• Task description: Return each entry word for word. Leave the images out.

......

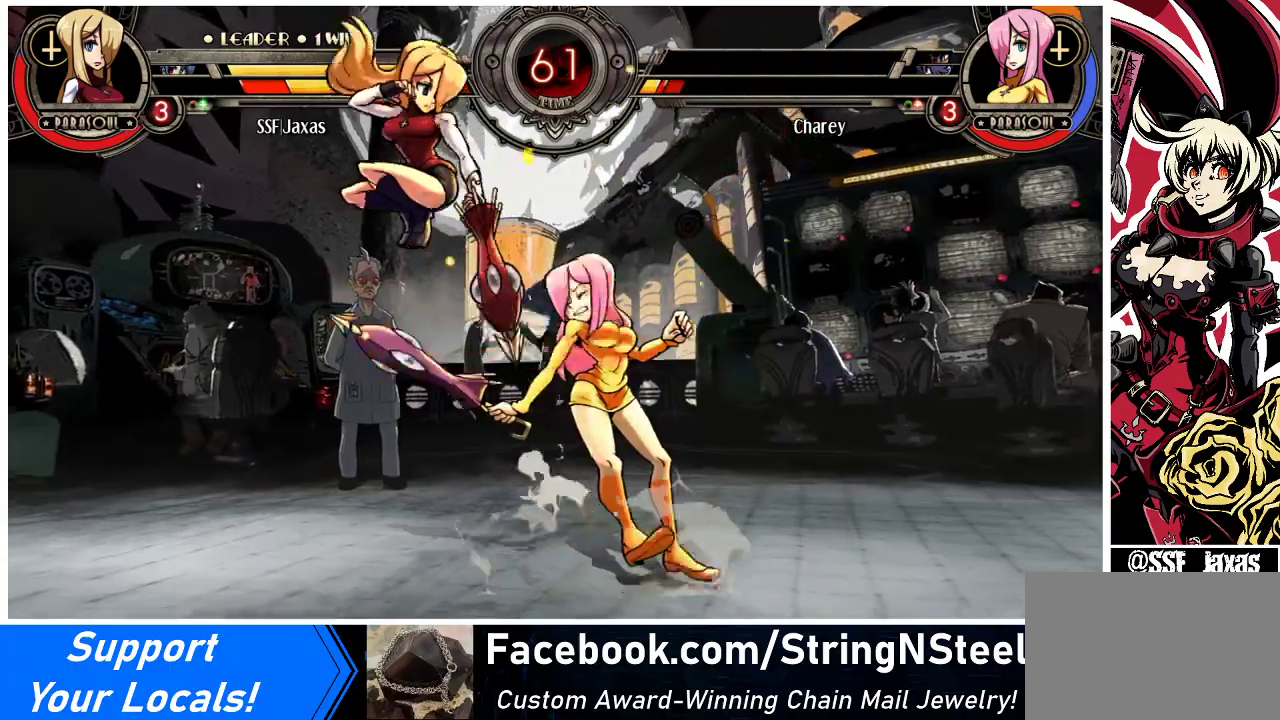
{"buttons": ["DPAD_LEFT"], "events": []}
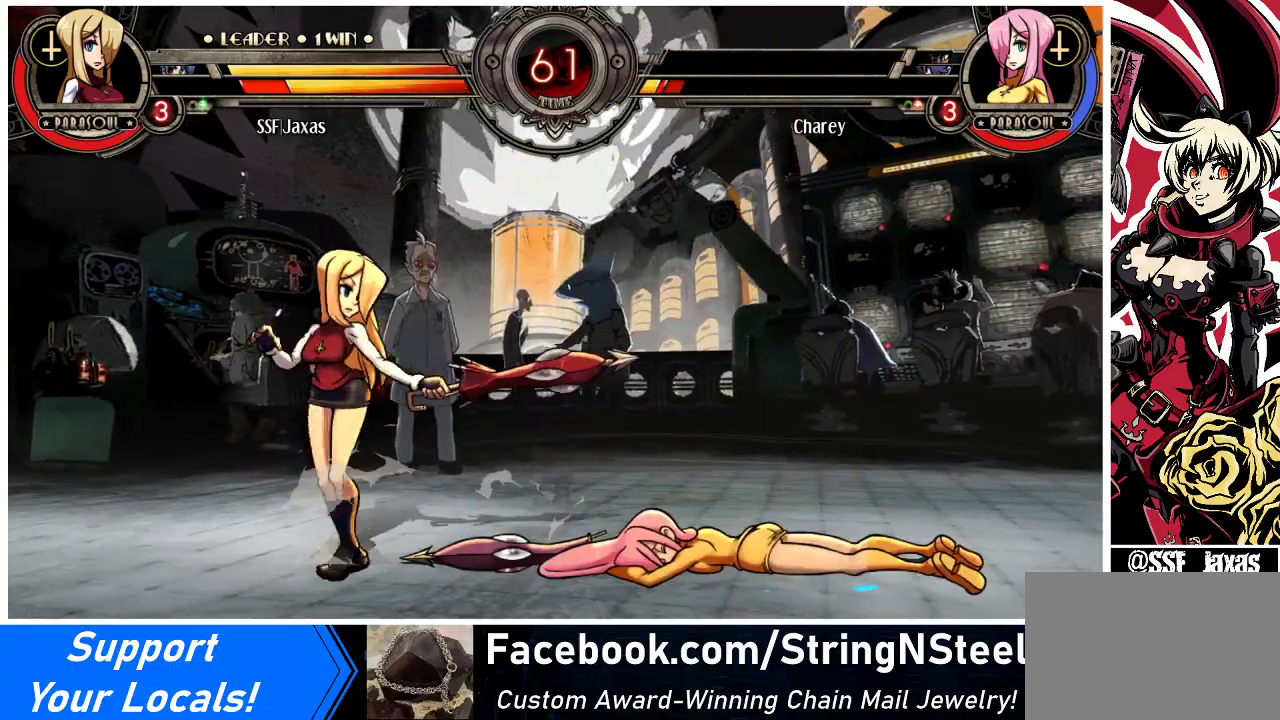
{"buttons": ["DPAD_RIGHT"], "events": [[133, "DPAD_LEFT", "up"], [133, "DPAD_RIGHT", "down"], [200, "DPAD_RIGHT", "up"], [267, "DPAD_RIGHT", "down"]]}
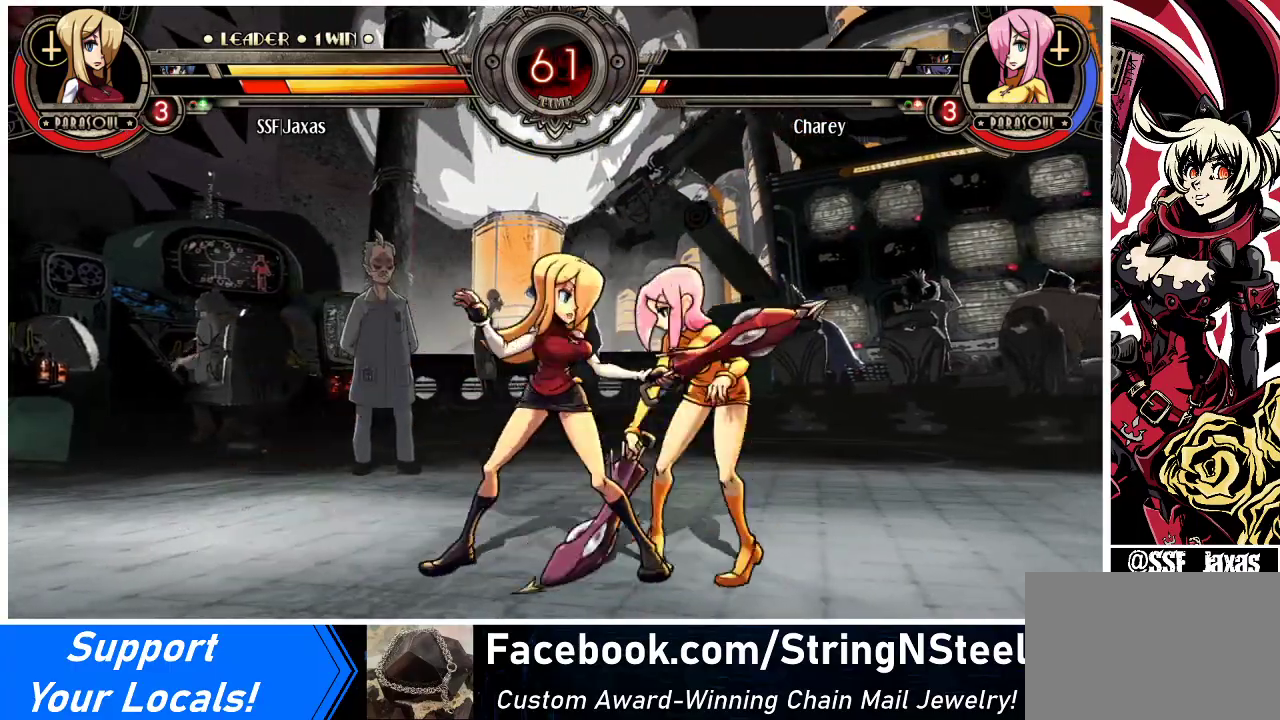
{"buttons": ["DPAD_DOWN", "DPAD_LEFT"], "events": [[67, "DPAD_LEFT", "down"], [67, "DPAD_RIGHT", "up"], [267, "DPAD_DOWN", "down"]]}
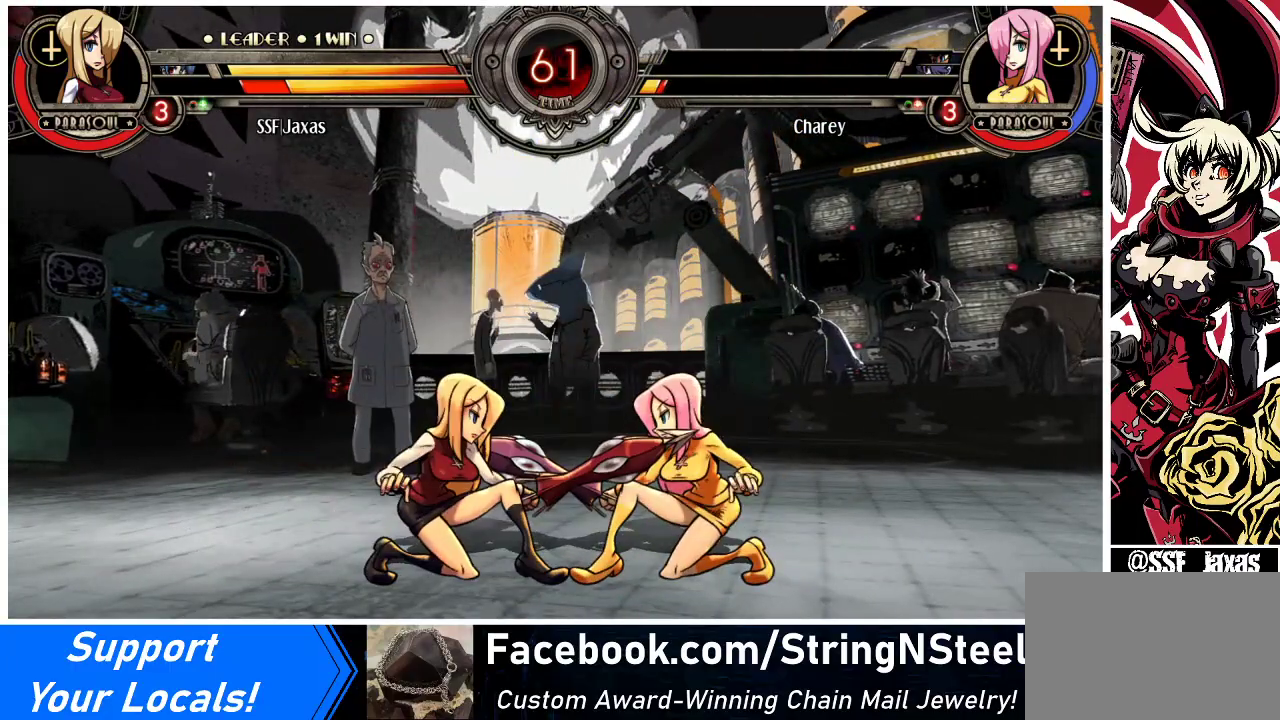
{"buttons": ["SQUARE", "DPAD_LEFT"], "events": [[300, "DPAD_DOWN", "up"], [300, "DPAD_LEFT", "up"], [367, "DPAD_DOWN", "down"], [467, "DPAD_DOWN", "up"], [467, "DPAD_LEFT", "down"], [467, "SQUARE", "down"], [467, "TRIANGLE", "down"], [500, "TRIANGLE", "up"]]}
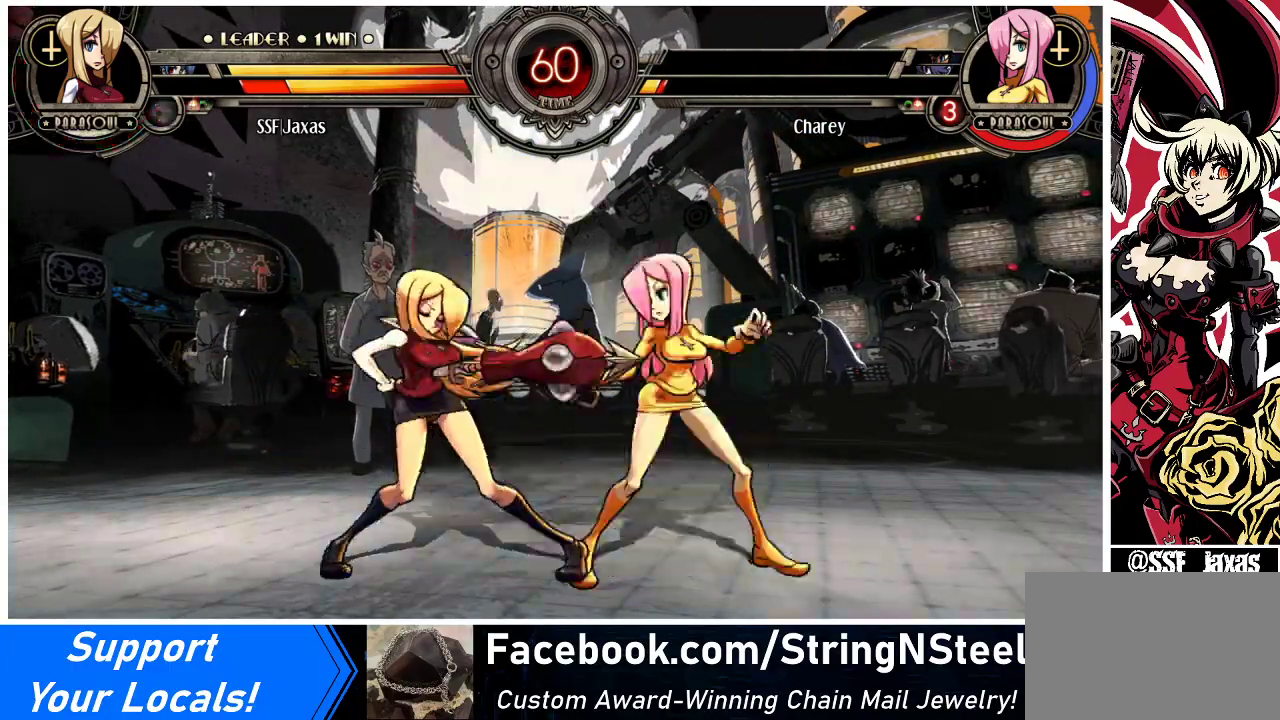
{"buttons": [], "events": [[33, "DPAD_LEFT", "up"], [33, "SQUARE", "up"]]}
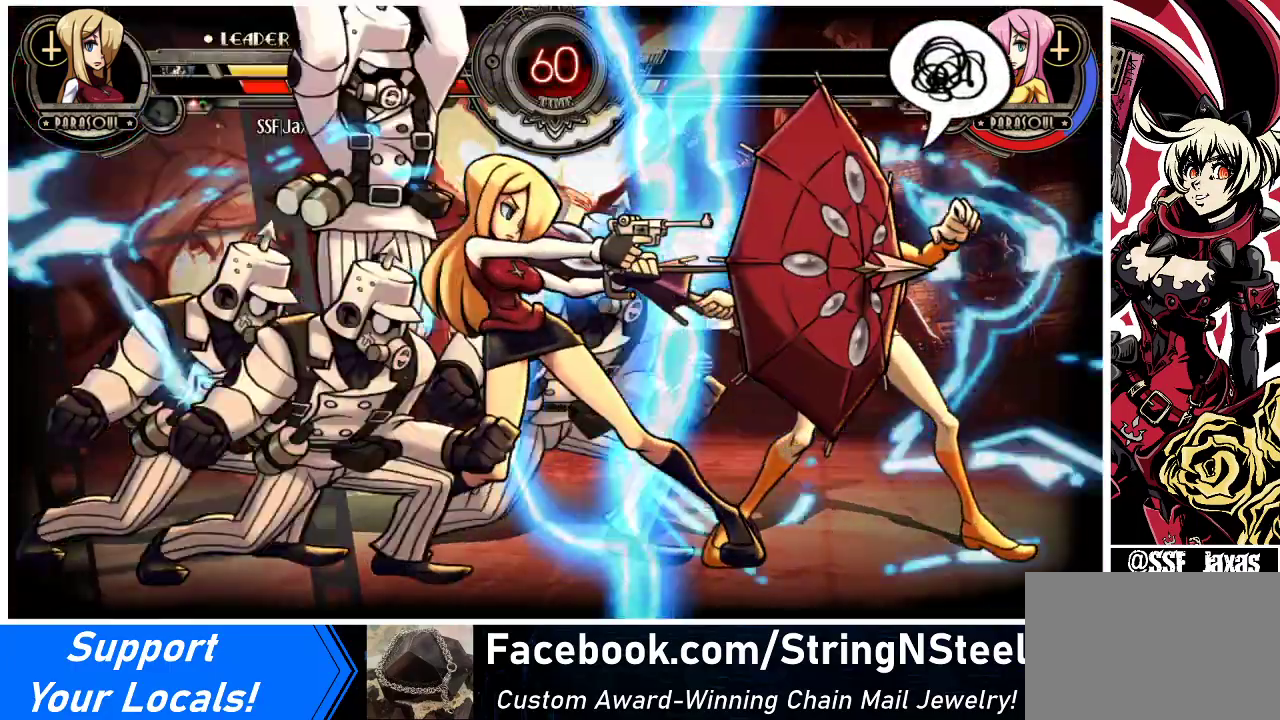
{"buttons": [], "events": []}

......

• Finished task:
{"buttons": ["DPAD_LEFT"], "events": []}
{"buttons": ["DPAD_RIGHT"], "events": [[133, "DPAD_LEFT", "up"], [133, "DPAD_RIGHT", "down"], [200, "DPAD_RIGHT", "up"], [267, "DPAD_RIGHT", "down"]]}
{"buttons": ["DPAD_DOWN", "DPAD_LEFT"], "events": [[67, "DPAD_LEFT", "down"], [67, "DPAD_RIGHT", "up"], [267, "DPAD_DOWN", "down"]]}
{"buttons": ["SQUARE", "DPAD_LEFT"], "events": [[300, "DPAD_DOWN", "up"], [300, "DPAD_LEFT", "up"], [367, "DPAD_DOWN", "down"], [467, "DPAD_DOWN", "up"], [467, "DPAD_LEFT", "down"], [467, "SQUARE", "down"], [467, "TRIANGLE", "down"], [500, "TRIANGLE", "up"]]}
{"buttons": [], "events": [[33, "DPAD_LEFT", "up"], [33, "SQUARE", "up"]]}
{"buttons": [], "events": []}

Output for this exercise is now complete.